Militares do Reino Unido saltaram de paraquedas na ilha de Tristão da Cunha, considerada o local habitado mais remoto do mundo, para entregar medicamentos a uma população isolada após a identificação de um caso suspeito de hantavírus. A operação de emergência foi necessária porque a ilha, situada no Atlântico Sul, não possui pista de pouso.
O surto está associado a um navio de cruzeiro, que já registrou três mortes e seis infectados, conforme dados oficiais. O hantavírus é transmitido principalmente por roedores e pode causar síndromes respiratórias e renais graves.
No Brasil, o Ministério da Saúde monitora casos isolados de hantavirose sem relação com o evento internacional. Dados do governo federal indicam sete casos confirmados no país até o momento, todos sem vínculo com o genótipo associado ao surto no cruzeiro.
Resgate aéreo em Tristão da Cunha
A ilha de Tristão da Cunha, com cerca de 250 habitantes, é conhecida por seu isolamento extremo — está a 2.400 km da costa da África do Sul. A ausência de pista de pouso tornou o salto de paraquedas a única opção viável para uma resposta rápida.
A equipe médica enviada pelos militares britânicos levará suprimentos e avaliará o caso suspeito, que ainda não foi confirmado laboratorialmente. A operação foi coordenada com as autoridades locais e a Organização Mundial da Saúde (OMS).
A OMS acompanha o surto, mas ressalta que o hantavírus não se transmite entre pessoas de forma sustentada, o que reduz o risco de propagação em larga escala. Ainda assim, o histórico de três mortes no navio de cruzeiro acendeu o alerta internacional.

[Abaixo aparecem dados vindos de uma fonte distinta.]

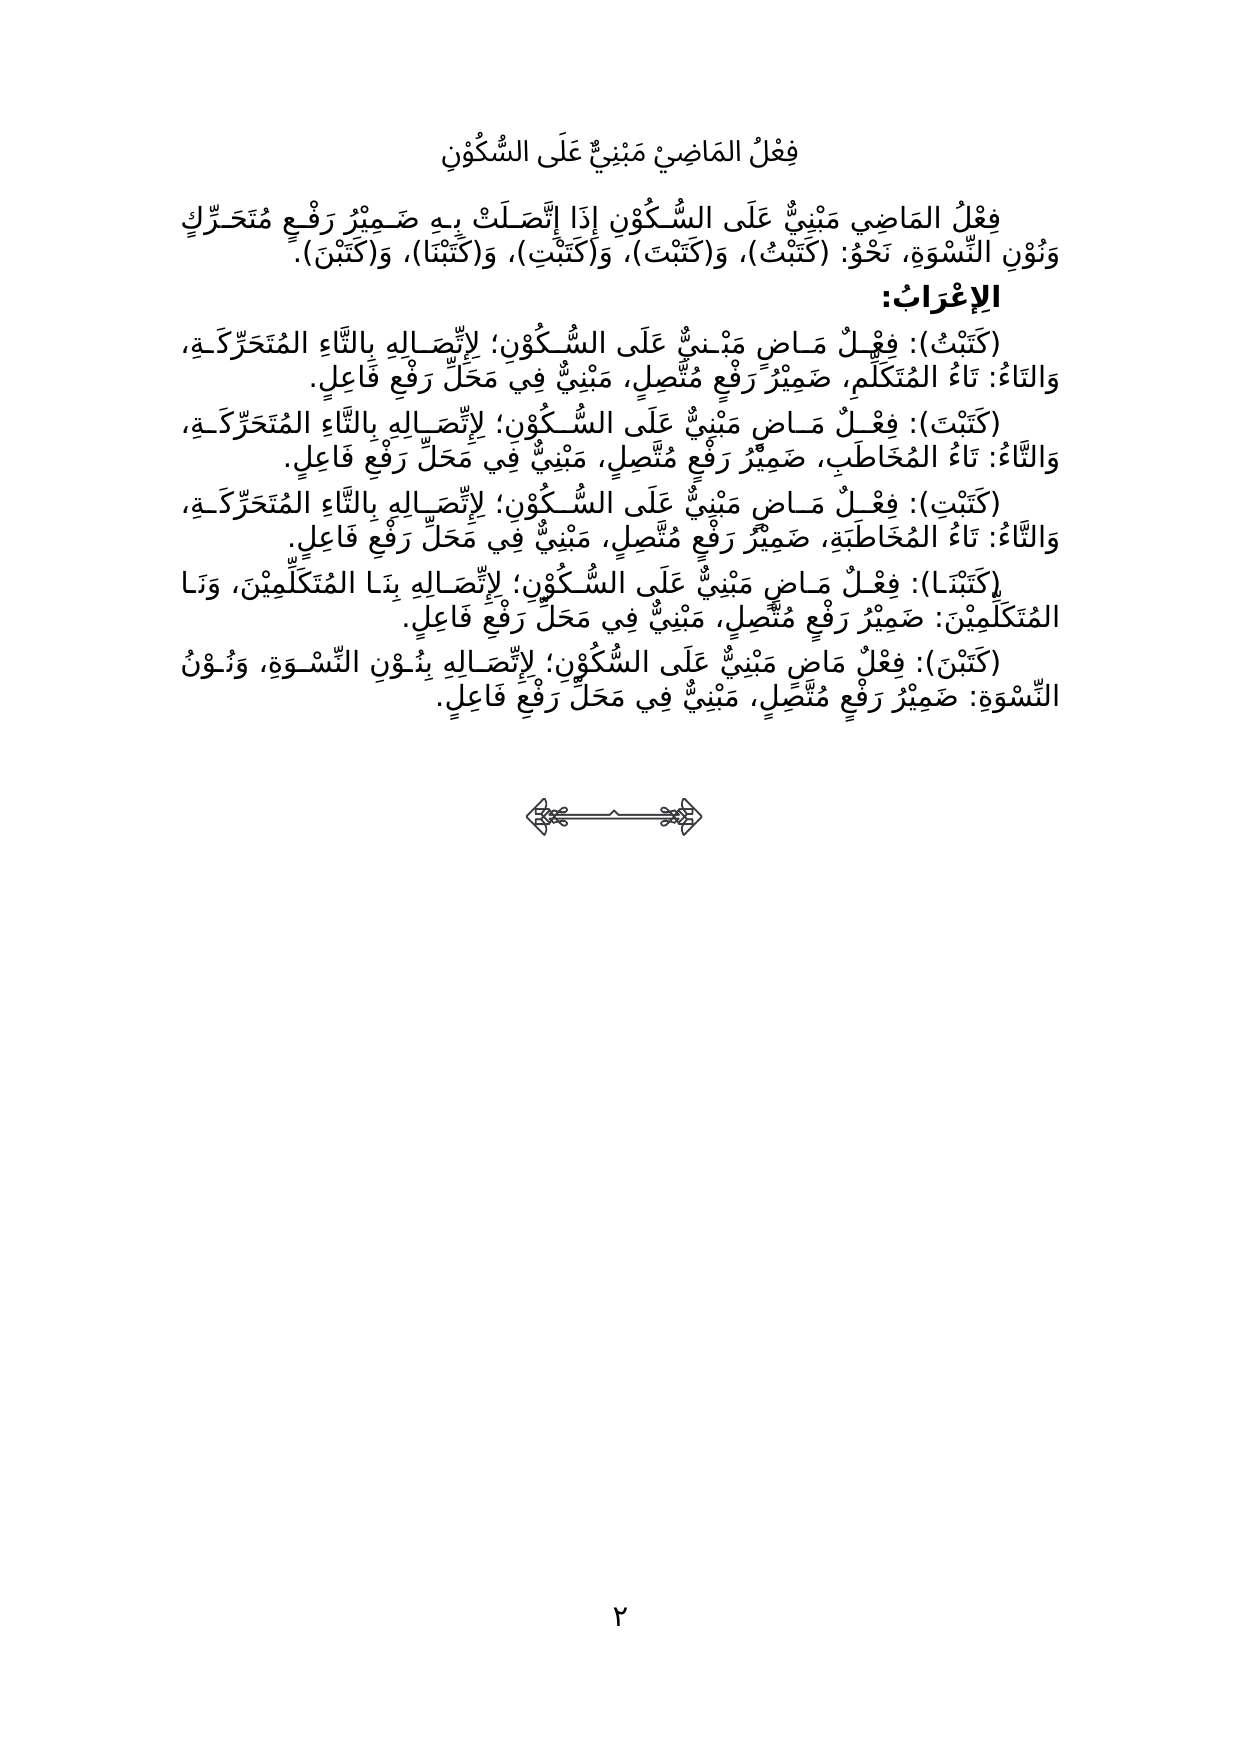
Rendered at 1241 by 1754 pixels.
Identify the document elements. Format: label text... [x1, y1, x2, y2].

text فِعْلُ المَاضِي مَبْنِيٌّ عَلَى السُّكُوْنِ إِذَا إِتَّصَلَتْ بِهِ ضَمِيْرُ رَفْعٍ مُتَحَرِّكٍ وَنُوْنِ النِّسْوَةِ، نَحْوُ: (كَتَبْتُ)، وَ(كَتَبْتَ)، وَ(كَتَبْتِ)، وَ(كَتَبْنَا)، وَ(كَتَبْنَ). [180, 201, 1060, 269]
text (كَتَبْتِ): فِعْلٌ مَاضٍ مَبْنِيٌّ عَلَى السُّكُوْنِ؛ لِإِتِّصَالِهِ بِالتَّاءِ المُتَحَرِّكَةِ، وَالتَّاءُ: تَاءُ المُخَاطَبَةِ، ضَمِيْرُ رَفْعٍ مُتَّصِلٍ، مَبْنِيٌّ فِي مَحَلِّ رَفْعِ فَاعِلٍ. [180, 486, 1060, 554]
text (كَتَبْتَ): فِعْلٌ مَاضٍ مَبْنِيٌّ عَلَى السُّكُوْنِ؛ لِإِتِّصَالِهِ بِالتَّاءِ المُتَحَرِّكَةِ، وَالتَّاءُ: تَاءُ المُخَاطَبِ، ضَمِيْرُ رَفْعٍ مُتَّصِلٍ، مَبْنِيٌّ فِي مَحَلِّ رَفْعِ فَاعِلٍ. [180, 406, 1060, 474]
text (كَتَبْنَا): فِعْلٌ مَاضٍ مَبْنِيٌّ عَلَى السُّكُوْنِ؛ لِإِتِّصَالِهِ بِنَا المُتَكَلِّمِيْنَ، وَنَا المُتَكَلِّمِيْنَ: ضَمِيْرُ رَفْعٍ مُتَّصِلٍ، مَبْنِيٌّ فِي مَحَلِّ رَفْعِ فَاعِلٍ. [180, 566, 1060, 634]
text (كَتَبْنَ): فِعْلٌ مَاضٍ مَبْنِيٌّ عَلَى السُّكُوْنِ؛ لِإِتِّصَالِهِ بِنُوْنِ النِّسْوَةِ، وَنُوْنُ النِّسْوَةِ: ضَمِيْرُ رَفْعٍ مُتَّصِلٍ، مَبْنِيٌّ فِي مَحَلِّ رَفْعِ فَاعِلٍ. [180, 646, 1060, 714]
subtitle فِعْلُ المَاضِيْ مَبْنِيٌّ عَلَى السُّكُوْنِ [180, 121, 1060, 183]
text الِإعْرَابُ: [180, 281, 1060, 315]
text (كَتَبْتُ): فِعْلٌ مَاضٍ مَبْنيٌّ عَلَى السُّكُوْنِ؛ لِإِتِّصَالِهِ بِالتَّاءِ المُتَحَرِّكَةِ، وَالتَاءُ: تَاءُ المُتَكَلِّمِ، ضَمِيْرُ رَفْعٍ مُتَّصِلٍ، مَبْنِيٌّ فِي مَحَلِّ رَفْعِ فَاعِلٍ. [180, 327, 1060, 394]
picture [525, 798, 703, 836]
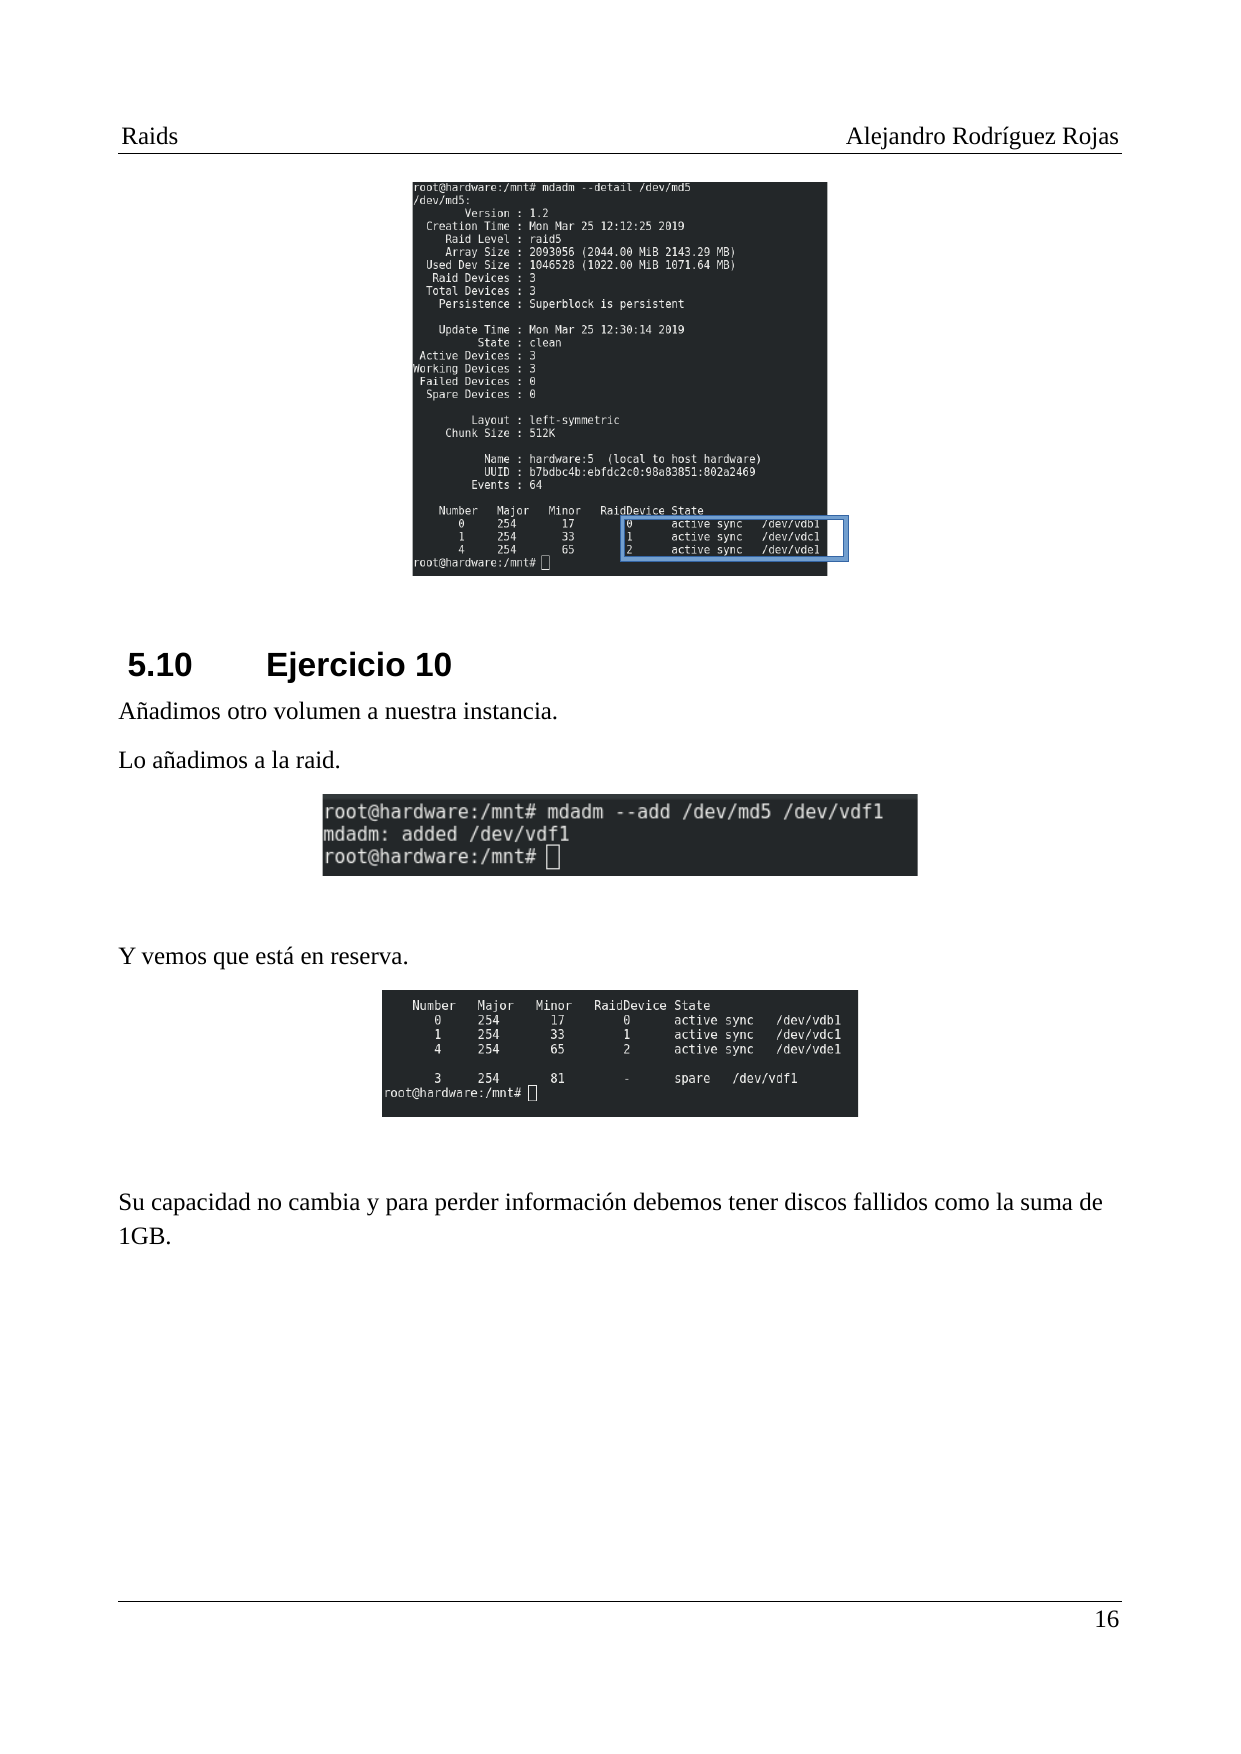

Panorama do hantavírus no Brasil em 2026
O Brasil registrou entre sete e oito casos de hantavírus em 2026, segundo o Ministério da Saúde. Nenhum deles possui ligação genética com o surto que mobilizou os militares britânicos. A única morte ocorreu em fevereiro, em Carmo do Paranaíba (MG).
Minas Gerais concentra o histórico mais grave da doença no país. Dados da Secretaria de Estado de Saúde apontam que, em dez anos, o estado acumula 33 mortes por hantavirose. A vítima de 2026 foi um homem de 41 anos, morador da zona rural, que apresentou sintomas como febre e dificuldade respiratória.
“A principal forma de evitar a doença é impedir o contato com roedores silvestres e suas excretas”, orienta a Sociedade Brasileira de Infectologia. Medidas como vedação de residências e armazenamento adequado de alimentos são essenciais para conter a transmissão.
Vigilância internacional e prevenção
A OMS mantém vigilância sobre o episódio em Tristão da Cunha, mas não há evidências de que o evento configure uma crise global iminente. A resposta rápida dos militares britânicos reflete a dificuldade logística de atender populações isoladas em emergências sanitárias.
No Brasil, as infecções estão ligadas ao genótipo circulante no continente sul-americano, sem vínculo com a variante identificada no Atlântico Sul. O Ministério da Saúde reforça que a transmissão está associada à inalação de aerossóis contaminados por excretas de roedores silvestres.
Especialistas destacam a importância da prevenção em áreas rurais. “O uso de equipamentos de proteção em atividades agrícolas reduz significativamente o risco de exposição”, complementa a Sociedade Brasileira de Infectologia. A vigilância contínua é crucial para detectar precocemente novos casos e evitar surtos.
❓ Perguntas frequentes
O que é hantavírus e como é transmitido?
O hantavírus é um vírus transmitido principalmente por roedores, através da inalação de aerossóis contaminados por excretas. Pode causar síndromes respiratórias e renais graves, mas não há transmissão sustentada entre pessoas.
O surto de hantavírus em Tristão da Cunha afeta o Brasil?
Não. O Ministério da Saúde confirmou que os casos brasileiros não têm relação genética com o surto internacional. O Brasil registrou sete casos em 2026, todos esporádicos e associados a áreas rurais.